Thanx a bunch! I'm going to do a lot of experimenting based on these comments, and will check out the color mgmt book.
Downloaded the Kindle version on my iPad. Plan to get into it while having my brakes repaired tomorrow. Thanks again.
Good night.
The iPad is brillient as a kindle reader - I just grabbed a "genuine kindle" a few days ago, and it's not a patch on the iPad.
Just be aware that the book will make your brain hurt though - so just take it slowly, and don't be afraid to ask more questions here ... there's definately a lot of "practice" that needs to be added to what's presented in the book.
Hi Kalimah,
One thought that crossed my mind, and it hasn't been mentioned yet, it is my impression (I may be wrong) that pictures appear brighter printer on glossy paper, not matt, silk, etc. Of course, it may be irrelevant if it was Kodak glossy paper you were using anyway.
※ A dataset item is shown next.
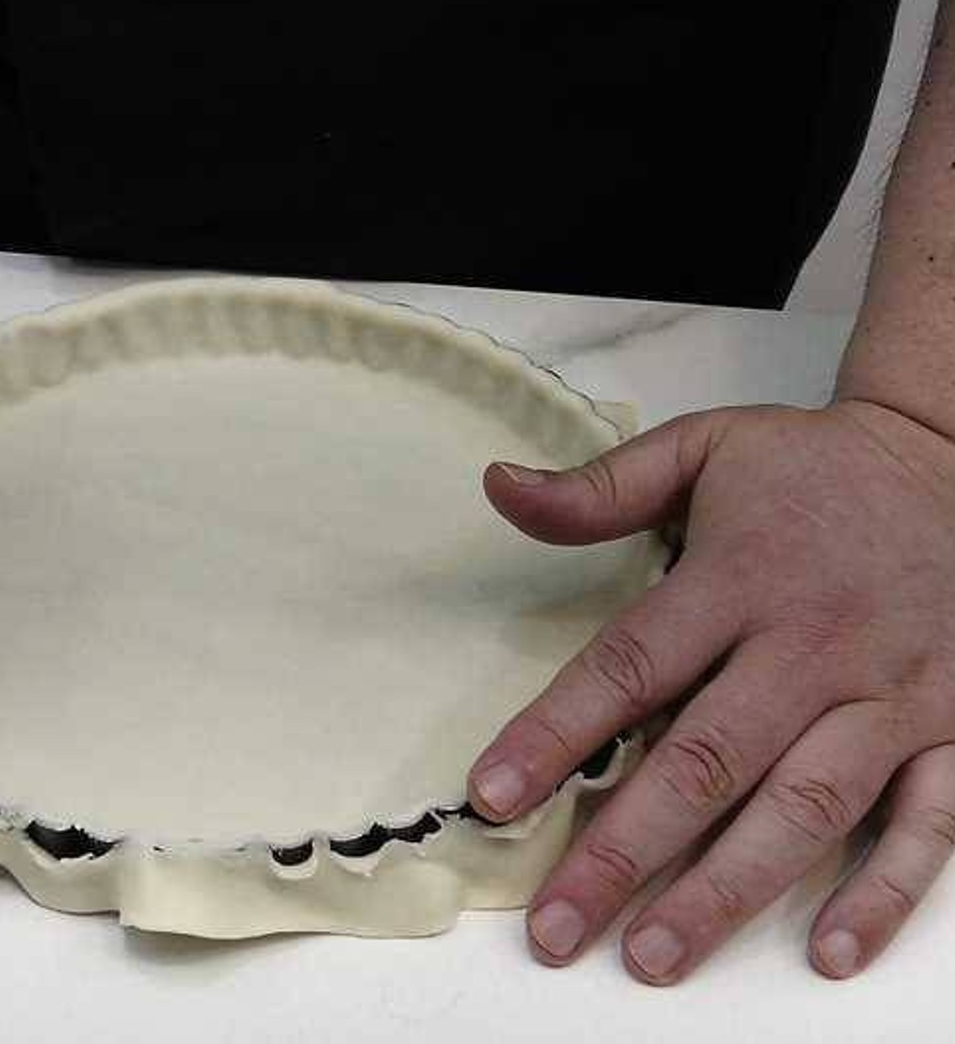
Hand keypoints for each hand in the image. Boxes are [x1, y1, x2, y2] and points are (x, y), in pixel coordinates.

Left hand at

Another thought, looking at the two examples here, is that a print will look brighter if it has some bright 'speculars' (white glints) in - the easiest way to get those on this kind of shot is to get some 'dew drops' on the blooms, however; drop size/spacing, magnification and lighting will all have an effect on the outcome and it may take some experimentation to get it looking natural.
Good luck,
Hi Kalimah,
I think Dave has nailed it. Go down to your local drugstore and get a cheap plastic travel atomiser (the type of thing you put your eau de cologne in) give the flower a few squirts of water from that and it makes all the difference. You'll have to experiment with distance and the number of squirts to get the quantity and droplet size the way you want it, but it won't take long.
I have a Kindle app on my iPad and use it when I download books where color is important. I use my regular standard Kindle for reading when color is not important. by the way.....am reading the color management book and the brain doesn't hurt at all....rather very stimulating reading. Thanks again.
I am going to try this and see what happens. This is just! I am learning so much.